TEXT EXTRACT:

○ ○ ○ ○

For startups and fast-growth companies hiring and maintaining a successful team is a number one priority. This is clearly obvious for all companies, but in todays tight talent market it is more difficult and more important than ever.
In the 18 years I have worked in the TMT recruitment market there have been many changes but getting the team right is a constant. Last year in Greater London alone a record 184,000 new businesses were registered and although obviously not all of them were in technology it shows the level of entrepreneurship and competition in the marketplace.
What are the key factors to building a successful team?
Firstly, it is important to know the market you are operating in, who are the competitors, what is the talent and recruiting landscape? The most successful teams are borne out of a detailed search and match process that the business buys into and understands.
It is crucial to understand the outcome a company is looking for and work back from there when looking for the right candidate. Many businesses are quick to describe the person they are looking for and what they have done when they should evaluate what a candidate is potentially capable of delivering.
Hiring is no different to making a capital investment, you should ensure you have a clear need for the role and once sure, you can make the decision to invest in it. That means being prepared to pay for and secure the best talent, including ensuring the correct equity incentives.
What do you need to deliver in the next 12 – 18 months?
Any team augmentation should be built around delivering the next 12 months growth and development, too many companies hire people thinking they need to be the right person for life, in reality it’s about delivering next years plan. As such, once a team is in place clear decisions need to be made about the future; who do we keep, how do we keep them and who do we move out? Firing can be as important as hiring.

○ ○ ○ ○

DATASET ROWS:
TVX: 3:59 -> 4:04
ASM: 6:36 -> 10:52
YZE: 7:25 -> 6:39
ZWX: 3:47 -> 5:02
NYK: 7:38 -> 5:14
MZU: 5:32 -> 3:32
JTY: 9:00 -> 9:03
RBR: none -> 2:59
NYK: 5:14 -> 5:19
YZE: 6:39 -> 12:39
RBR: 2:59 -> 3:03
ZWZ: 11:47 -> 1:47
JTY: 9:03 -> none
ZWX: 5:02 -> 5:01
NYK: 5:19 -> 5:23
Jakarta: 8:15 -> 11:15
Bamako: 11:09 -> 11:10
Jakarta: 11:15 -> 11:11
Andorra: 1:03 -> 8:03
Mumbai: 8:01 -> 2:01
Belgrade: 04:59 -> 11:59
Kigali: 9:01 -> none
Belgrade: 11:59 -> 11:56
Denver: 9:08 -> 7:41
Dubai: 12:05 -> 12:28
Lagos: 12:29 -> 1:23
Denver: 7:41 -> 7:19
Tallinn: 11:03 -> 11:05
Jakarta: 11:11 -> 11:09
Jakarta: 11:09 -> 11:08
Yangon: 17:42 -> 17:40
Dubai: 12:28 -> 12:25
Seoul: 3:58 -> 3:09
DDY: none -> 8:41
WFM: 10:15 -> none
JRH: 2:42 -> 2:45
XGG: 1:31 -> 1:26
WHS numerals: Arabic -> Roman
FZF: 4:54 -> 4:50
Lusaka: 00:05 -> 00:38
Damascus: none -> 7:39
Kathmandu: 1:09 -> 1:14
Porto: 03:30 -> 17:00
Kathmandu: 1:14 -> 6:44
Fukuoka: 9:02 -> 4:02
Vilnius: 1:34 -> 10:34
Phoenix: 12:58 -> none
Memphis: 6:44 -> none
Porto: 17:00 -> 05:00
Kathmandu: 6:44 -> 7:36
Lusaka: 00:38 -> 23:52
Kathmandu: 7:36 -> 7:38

○ ○ ○ ○

WHAT THIS EXERCISE ASKS:
1. Answer these about the article on building startup teams:
(a) How many new businesses were registered in Greater London last year?
(b) What does the writer say hiring is no different to?
(c) What can be as important as hiring?
2. Go on with the article on building startup teams, picking up after its final sentence.

RESULTS OF THE EXERCISE:
1.
(a) A record 184,000
(b) Making a capital investment
(c) Firing

2.
The European talent pool is growing
Hiring in EMEA for startups and growth companies is challenging, we learn a great deal from the US model of distributed organisations and the challenges of remote leadership. The good news is that the US no longer has a monopoly on IP and EMEA companies have a proven ability to build equity value here. This means our available talent pool is now truly global, this in turn makes search and finding the right team a process that needs to be approached with science and rigour.
Before you conduct the search you must ask questions of the business in terms of who will be the right person/people, what behaviours and experience are you looking to achieve?
Once you have the shortlist, interview a good range of people (including some from outside your comfort zone) and reference them thoroughly. Try to be open minded, remember the executive skill sets required for a start-up are very different to those of a big company, also you are likely to encounter some big egos….
For future growth the best companies develop new executives from within, coaching and personal development are now huge factors for US startups looking to hire great people.
In my next post I will look at the challenges facing European businesses launching in the US market, specifically in securing the best talent in a fiercely competitive landscape.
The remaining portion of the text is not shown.